Si sólo fuera eso. Aunque la Gobernadora Milton (Laila Robins) parece razonable aunque insoportablemente elitista, desconoce las ratas que tiene a sus espaldas. Su hijo, Sebastian (Teo Rapp-Olsson) es un déspota mimado que pringa a las fuerzas de seguridad y a civiles en misiones para conseguirle dinero. Su lugarteniente, Lance, esconde su apetito por la sangre y el poder, sabiendo quizás que no podría dirigir la Mancomunidad… pero sí las colonias exteriores.
Nosequé y nosécuantos, pero a mí dame dinero
Y, para colmo, están el dinero y los recursos. El dinero ya aparece como una señal de peligro cuando un extrañado Daryl (Norman Reedus) encuentra un billete garabateado a principio de temporada, y es una de las corrientes subterráneas que guían la historia: su manejo, su acumulación, no parece dar más que problemas.
Eso sí, de alguna manera hay que gestionar los recursos. Carol (Melissa McBride) lo vive con angustia porque piensa que, en la civilización, su amigo Ezekiel (Khary Payton) por fin podrá ser operado de su tumor… pero la lista de espera es larga, mortal, y tiene que pasar a la acción mediante favores a Lance. Un apocalipsis más tarde, y todavía funciona hacerle el trabajo sucio a alguien con poder para conseguir saltar puestos en una sociedad.
Que once (¡se dice pronto!) temporadas después, aún puedan sacar brillo a McBride y a su personaje dice mucho de alguien que yo creía que había tocado techo cuando, años ha, reconocía haberse convertido en una máquina de matar demasiado a gusto con ello.
Volviendo a los recursos, es la fuente de un descontento que pocos se atreven a emitir en una comunidad donde no hay agentes del orden, sino fuerzas de seguridad.
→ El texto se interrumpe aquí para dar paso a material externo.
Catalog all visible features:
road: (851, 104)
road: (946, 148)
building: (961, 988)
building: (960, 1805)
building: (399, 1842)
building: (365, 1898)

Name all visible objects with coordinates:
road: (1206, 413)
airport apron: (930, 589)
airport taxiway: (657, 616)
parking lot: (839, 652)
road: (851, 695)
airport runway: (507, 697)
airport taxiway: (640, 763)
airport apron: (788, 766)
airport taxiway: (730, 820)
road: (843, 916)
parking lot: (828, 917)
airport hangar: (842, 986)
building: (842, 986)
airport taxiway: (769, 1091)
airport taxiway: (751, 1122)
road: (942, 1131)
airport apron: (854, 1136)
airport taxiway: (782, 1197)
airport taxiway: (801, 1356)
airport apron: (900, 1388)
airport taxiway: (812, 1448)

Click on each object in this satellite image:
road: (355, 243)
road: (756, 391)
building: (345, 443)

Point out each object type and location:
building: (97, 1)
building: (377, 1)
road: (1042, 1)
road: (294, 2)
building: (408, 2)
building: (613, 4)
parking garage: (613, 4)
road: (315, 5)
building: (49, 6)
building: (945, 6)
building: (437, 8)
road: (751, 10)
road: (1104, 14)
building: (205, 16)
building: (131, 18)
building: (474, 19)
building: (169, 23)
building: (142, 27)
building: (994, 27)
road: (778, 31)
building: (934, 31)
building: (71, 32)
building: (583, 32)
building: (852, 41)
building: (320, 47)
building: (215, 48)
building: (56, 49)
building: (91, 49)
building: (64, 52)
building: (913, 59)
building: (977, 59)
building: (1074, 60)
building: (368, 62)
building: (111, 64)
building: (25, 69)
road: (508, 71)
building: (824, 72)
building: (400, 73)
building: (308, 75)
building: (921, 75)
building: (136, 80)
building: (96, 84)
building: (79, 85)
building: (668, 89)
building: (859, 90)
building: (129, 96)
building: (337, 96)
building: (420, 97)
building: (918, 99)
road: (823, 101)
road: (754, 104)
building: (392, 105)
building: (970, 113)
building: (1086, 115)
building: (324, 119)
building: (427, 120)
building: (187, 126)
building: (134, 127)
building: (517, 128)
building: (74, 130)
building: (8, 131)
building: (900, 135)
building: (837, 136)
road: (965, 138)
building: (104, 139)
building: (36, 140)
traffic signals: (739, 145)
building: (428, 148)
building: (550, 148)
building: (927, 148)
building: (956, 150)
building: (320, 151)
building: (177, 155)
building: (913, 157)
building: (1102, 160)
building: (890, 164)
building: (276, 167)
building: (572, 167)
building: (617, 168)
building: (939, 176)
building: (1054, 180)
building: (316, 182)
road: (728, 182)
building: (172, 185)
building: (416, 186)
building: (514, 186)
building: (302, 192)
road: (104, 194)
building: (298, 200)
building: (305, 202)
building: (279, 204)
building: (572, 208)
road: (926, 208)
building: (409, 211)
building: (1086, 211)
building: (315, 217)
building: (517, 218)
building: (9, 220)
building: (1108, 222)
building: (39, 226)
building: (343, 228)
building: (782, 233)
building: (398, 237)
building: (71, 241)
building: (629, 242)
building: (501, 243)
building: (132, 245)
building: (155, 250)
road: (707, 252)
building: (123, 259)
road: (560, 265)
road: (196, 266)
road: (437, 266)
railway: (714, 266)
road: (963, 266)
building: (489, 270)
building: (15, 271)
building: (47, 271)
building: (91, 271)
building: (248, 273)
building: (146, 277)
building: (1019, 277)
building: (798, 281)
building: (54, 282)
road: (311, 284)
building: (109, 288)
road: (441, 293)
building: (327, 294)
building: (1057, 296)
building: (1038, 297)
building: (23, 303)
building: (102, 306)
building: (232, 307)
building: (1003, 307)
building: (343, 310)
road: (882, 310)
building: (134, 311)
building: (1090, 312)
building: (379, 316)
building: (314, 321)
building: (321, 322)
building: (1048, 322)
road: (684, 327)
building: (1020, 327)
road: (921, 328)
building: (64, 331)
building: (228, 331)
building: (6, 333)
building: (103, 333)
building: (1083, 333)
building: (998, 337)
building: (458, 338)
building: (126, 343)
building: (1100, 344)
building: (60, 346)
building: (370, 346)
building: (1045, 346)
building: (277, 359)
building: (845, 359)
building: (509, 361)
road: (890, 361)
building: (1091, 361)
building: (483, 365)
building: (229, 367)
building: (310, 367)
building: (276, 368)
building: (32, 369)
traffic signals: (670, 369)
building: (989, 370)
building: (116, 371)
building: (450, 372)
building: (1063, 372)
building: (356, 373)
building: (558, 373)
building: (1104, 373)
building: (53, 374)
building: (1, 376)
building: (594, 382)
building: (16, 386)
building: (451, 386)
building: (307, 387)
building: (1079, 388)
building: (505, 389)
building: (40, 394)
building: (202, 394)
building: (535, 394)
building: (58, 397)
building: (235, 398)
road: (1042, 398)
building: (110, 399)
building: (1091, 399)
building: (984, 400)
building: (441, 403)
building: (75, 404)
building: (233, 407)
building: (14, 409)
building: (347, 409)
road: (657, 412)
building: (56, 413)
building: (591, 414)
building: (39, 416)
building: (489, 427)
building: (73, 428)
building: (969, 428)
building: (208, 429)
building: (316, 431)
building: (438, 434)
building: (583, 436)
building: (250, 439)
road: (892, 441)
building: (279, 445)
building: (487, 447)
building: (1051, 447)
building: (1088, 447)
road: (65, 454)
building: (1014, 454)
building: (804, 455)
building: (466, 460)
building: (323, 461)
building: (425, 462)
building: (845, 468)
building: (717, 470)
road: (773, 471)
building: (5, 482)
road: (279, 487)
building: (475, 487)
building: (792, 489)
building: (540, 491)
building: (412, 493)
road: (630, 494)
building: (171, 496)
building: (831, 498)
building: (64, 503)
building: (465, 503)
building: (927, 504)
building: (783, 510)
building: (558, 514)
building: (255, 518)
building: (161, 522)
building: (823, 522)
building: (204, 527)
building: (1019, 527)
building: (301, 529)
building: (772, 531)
Y que darán, puedes apostar tu mejor cuchillo, a un levantamiento tarde o temprano gracias a los alejandrinos infiltrados en ella.
Lo mejor de lo mejor
Pese a todas estas descripciones y alabanzas, aún me quedan un par de capítulos por reseñar que merecen sus propias loas aparte. Después del marasmo de luchas con zombis y la revelación de cómo los Segadores se organizan a través de Pope (Ritchie Coster, a punto de mesarse el bigote para demostrar lo malo que es), descubrimos que Connie (Lauren Ridloff) sigue viva y con Virgil (Kevin Carroll).
En el sexto episodio, ‘En el interior’, asistimos a un capítulo ambientado en lo más parecido a una casa encantada que ‘The Walking Dead’ puede dar, con huecos entre las paredes y un puñado de caníbales enloquecidos que son la prueba de que, para dar miedo, hay vida más allá de los zombis.
Tampoco quiero dejar fuera el díptico formado por los capítulos 13 y 14, ‘Caudillos’ y ‘Núcleo podrido’ respectivamente. Lo que parece una misión diplomática más de Lance es, en realidad, un intento de masacre dirigida por Toby Carlson (Jason Butler Harner) que pringa a Aaron y Gabriel (Seth Gilliam). Dos episodios tensos, en un escenario limitado y con la aparición estelar de Michael Biehn como líder chiflado random.
Esto se acaba
Aunque ya lo he dicho bien arriba, esta temporada tiene mi interés por lo que ha contado, por cómo ha escalado la situación y por una maestría, que hace mucho que no se le veía, para hacer confluir varias tramas (algunas surgidas en los hueros episodios finales de la décima) hacia la Mancomunidad.
No me quedan juegos de palabras con los muertos titulares. No los necesito para ilustrar el texto, ni para resaltar que ‘The Walking Dead’ se está esforzando por conseguir una temporada consistente sin efectismos apoyados en zombis.
Quizá lo mejor que puedo decir es que, por fin, los muertos vivientes dejan de ser el centro de los problemas y del relato. Que nadie se sorprenda: desde la primera temporada queríamos que hubiese sido así, pero estábamos demasiado fascinados por la carne podrida.